**Records from a collection**
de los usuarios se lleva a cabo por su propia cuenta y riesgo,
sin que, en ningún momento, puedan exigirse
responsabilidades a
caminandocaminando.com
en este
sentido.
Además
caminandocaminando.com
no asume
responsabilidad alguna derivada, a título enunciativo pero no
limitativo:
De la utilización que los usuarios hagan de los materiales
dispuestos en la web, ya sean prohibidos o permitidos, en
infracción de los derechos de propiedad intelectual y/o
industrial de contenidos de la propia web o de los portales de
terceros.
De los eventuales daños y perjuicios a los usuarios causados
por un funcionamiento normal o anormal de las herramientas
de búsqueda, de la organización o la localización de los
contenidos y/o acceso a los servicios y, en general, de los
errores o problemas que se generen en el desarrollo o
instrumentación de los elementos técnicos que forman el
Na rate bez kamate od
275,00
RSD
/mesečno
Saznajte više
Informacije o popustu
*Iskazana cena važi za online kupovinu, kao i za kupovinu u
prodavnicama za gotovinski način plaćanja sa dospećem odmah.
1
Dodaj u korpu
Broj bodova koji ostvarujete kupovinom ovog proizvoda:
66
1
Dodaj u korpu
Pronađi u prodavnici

**PROBLEM REQUIREMENTS**
Nothing beyond the line containing "De los eventuales" is to be output; the lines above, from the first one onward to that line, are to be transcribed exactly.

**EXERCISE SOLUTION**
de los usuarios se lleva a cabo por su propia cuenta y riesgo,
sin que, en ningún momento, puedan exigirse
responsabilidades a
caminandocaminando.com
en este
sentido.
Además
caminandocaminando.com
no asume
responsabilidad alguna derivada, a título enunciativo pero no
limitativo:
De la utilización que los usuarios hagan de los materiales
dispuestos en la web, ya sean prohibidos o permitidos, en
infracción de los derechos de propiedad intelectual y/o
industrial de contenidos de la propia web o de los portales de
terceros.
De los eventuales daños y perjuicios a los usuarios causados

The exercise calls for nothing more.